◆ Segmentation labeling records
※
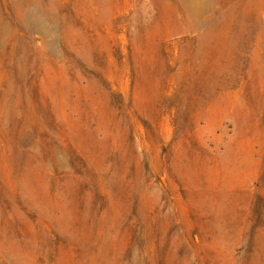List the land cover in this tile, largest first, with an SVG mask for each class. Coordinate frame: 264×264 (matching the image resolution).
Instances as JSON below:
<instances>
[{
    "label": "rangeland",
    "instance_id": "obj_1",
    "mask_svg": "<svg viewBox=\"0 0 264 264\" xmlns=\"http://www.w3.org/2000/svg\"><path fill=\"white\" fill-rule=\"evenodd\" d=\"M0 264H264V0H0Z\"/></svg>",
    "mask_w": 264,
    "mask_h": 264
}]
</instances>
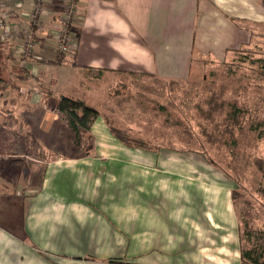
※
◆ STATED TASK
Please copy the text of all the records above word for word, leaving the pictures out.

◆ COMPLETED EXERCISE
List the land cover in this tile, largest first, with an SVG mask for each class. Coordinate frame: 264×264 (matching the image resolution).
Instances as JSON below:
<instances>
[{
    "label": "rangeland",
    "instance_id": "obj_1",
    "mask_svg": "<svg viewBox=\"0 0 264 264\" xmlns=\"http://www.w3.org/2000/svg\"><path fill=\"white\" fill-rule=\"evenodd\" d=\"M0 264H264V0H0Z\"/></svg>",
    "mask_w": 264,
    "mask_h": 264
}]
</instances>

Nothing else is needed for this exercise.